Assumer mon choix de voyage, c’est assumer d’être loin de ma famille, de ne pas voir grandir mon neveu et mes filleules (dont ma nièce), de ne pas être présente dans des moments importants et/ou difficiles de leur vie à tous, d’avoir parfois l’impression d’être complètement à part, et de rater des choses.

C’est aussi assumer le fait d’être seule et de n’avoir personne à qui parler où me confier dans les coups durs, comme cela l’a été à l’hôpital à Kobe. C’est d’être confrontée à moi même en cas de problèmes, et de ne pas pouvoir compter sur le soutien de qui que ce soit.

C’est assumer parfois d’être envahie de doutes et de questions sur le fait de voyager. Je pense que voyager à 20 ans et voyager à 30 ans, n’est pas la même chose (en ce qui me concerne en tout cas, je sais que ma réalité, ne sera pas la réalité d’un(e) autre).

C’est assumer de ne pas avoir de réel chez soi, et d’avoir une vie de nomade, qui même si elle est excitante et chouette, peut aussi être fatigante.

C’est assumer de ne plus avoir autant de contacts réguliers avec mes ami(e)s.

Assumer mon choix de voyage, c’est aussi et tout simplement accepter que la vie continue sans moi pour eux tous, et de ne plus trop réussir à trouver ma place à mon retour (si retour il y a bien entendu) dans un quotidien qui n’aura plus été le mien pendant un moment. Et je parle bien entendu par expérience.

Ce voyage me transformera à nouveau, et le retour dans « ma zone de confort » ne se fera certainement pas sans mal. D’ailleurs, je n’en voudrai sans doute plus de cette « zone de confort ». Ce voyage, ce n’est pas une soi-disant « parenthèse » dans ma vie… C’est ma vie, purement, et simplement. Et la vie, tu le sais, est loin d’être un long fleuve tranquille, que ce soit en France, ou à l’étranger. Je t’éviterai les longs discours sur la société dans laquelle on vit, sur les « moules » dans lesquels on essaie de nous faire rentrer, et en quoi le voyage peut-être une formidable expérience de vie qui te bouleversera profondément et te fera changer ta vision du monde et de la vie en général. Il y a déjà pleins d’autres blogueurs qui le font parfaitement pour moi. Faire un choix, prendre une décision, c’est dire oui à quelque chose, et dire non à une autre. Et parfois, ce peut être difficile. D’où la difficulté d’assumer ses choix… Ce post ne se veut pas pessimiste, mais réaliste. Une réalité qui me rattrape depuis quelques mois.

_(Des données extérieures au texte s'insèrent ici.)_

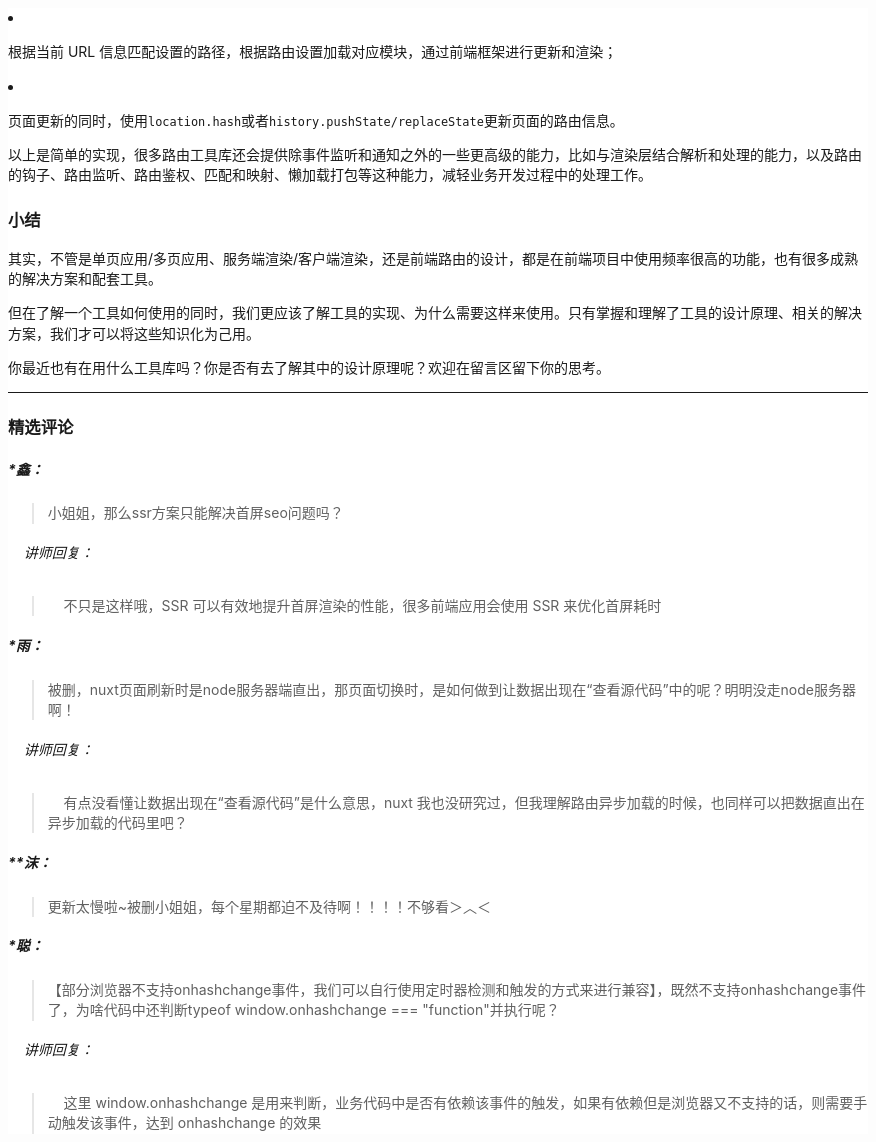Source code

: <li data-nodeid="6956">
<p data-nodeid="6957">根据当前 URL 信息匹配设置的路径，根据路由设置加载对应模块，通过前端框架进行更新和渲染；</p>
</li>
<li data-nodeid="6958">
<p data-nodeid="6959">页面更新的同时，使用<code data-backticks="1" data-nodeid="7086">location.hash</code>或者<code data-backticks="1" data-nodeid="7088">history.pushState/replaceState</code>更新页面的路由信息。</p>
</li>
</ol>
<p data-nodeid="6960">以上是简单的实现，很多路由工具库还会提供除事件监听和通知之外的一些更高级的能力，比如与渲染层结合解析和处理的能力，以及路由的钩子、路由监听、路由鉴权、匹配和映射、懒加载打包等这种能力，减轻业务开发过程中的处理工作。</p>
<h3 data-nodeid="6961">小结</h3>
<p data-nodeid="6962">其实，不管是单页应用/多页应用、服务端渲染/客户端渲染，还是前端路由的设计，都是在前端项目中使用频率很高的功能，也有很多成熟的解决方案和配套工具。</p>
<p data-nodeid="6963">但在了解一个工具如何使用的同时，我们更应该了解工具的实现、为什么需要这样来使用。只有掌握和理解了工具的设计原理、相关的解决方案，我们才可以将这些知识化为己用。</p>
<p data-nodeid="6964">你最近也有在用什么工具库吗？你是否有去了解其中的设计原理呢？欢迎在留言区留下你的思考。</p>

---

### 精选评论

##### *鑫：
> 小姐姐，那么ssr方案只能解决首屏seo问题吗？

 ###### &nbsp;&nbsp;&nbsp; 讲师回复：
> &nbsp;&nbsp;&nbsp; 不只是这样哦，SSR 可以有效地提升首屏渲染的性能，很多前端应用会使用 SSR 来优化首屏耗时

##### *雨：
> 被删，nuxt页面刷新时是node服务器端直出，那页面切换时，是如何做到让数据出现在“查看源代码”中的呢？明明没走node服务器啊！

 ###### &nbsp;&nbsp;&nbsp; 讲师回复：
> &nbsp;&nbsp;&nbsp; 有点没看懂让数据出现在“查看源代码”是什么意思，nuxt 我也没研究过，但我理解路由异步加载的时候，也同样可以把数据直出在异步加载的代码里吧？

##### **沫：
> 更新太慢啦~被删小姐姐，每个星期都迫不及待啊！！！！不够看＞︿＜

##### *聪：
> 【部分浏览器不支持onhashchange事件，我们可以自行使用定时器检测和触发的方式来进行兼容】，既然不支持onhashchange事件了，为啥代码中还判断typeof window.onhashchange === "function"并执行呢？

 ###### &nbsp;&nbsp;&nbsp; 讲师回复：
> &nbsp;&nbsp;&nbsp; 这里 window.onhashchange 是用来判断，业务代码中是否有依赖该事件的触发，如果有依赖但是浏览器又不支持的话，则需要手动触发该事件，达到 onhashchange 的效果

Assumer mes choix, c’est accepter (saches que je ne parle qu’en mon nom) de me sentir parfois déchirée entre différentes possibilités, et de me demander parfois si j’ai fait le « bon » choix.

New York

Au bout du compte, j’en ressortirai grandie, et j’aurai la satisfaction d’avoir réalisé des choses qui me tenait à coeur, et c’est je crois, le plus important…

Je terminerai sur cette citation du livre « Le moine qui vendit sa ferrari »  (oui, les bouquins de développement personnel, je connais bien 🙂 ):

« Il n’y a pas d’erreur dans la vie, il n’y a que des leçons. Il n’existe pas d’expérience négative, il n’y a que des occasions de mûrir, d’apprendre et d’avancer le long de la voie de la maîtrise de soi. La force vient de la lutte. Même la douleur peut être une enseignante. »

Robin S. Sharma

Bien à toi cher(e) lecteur/lectrice. Tchuss!!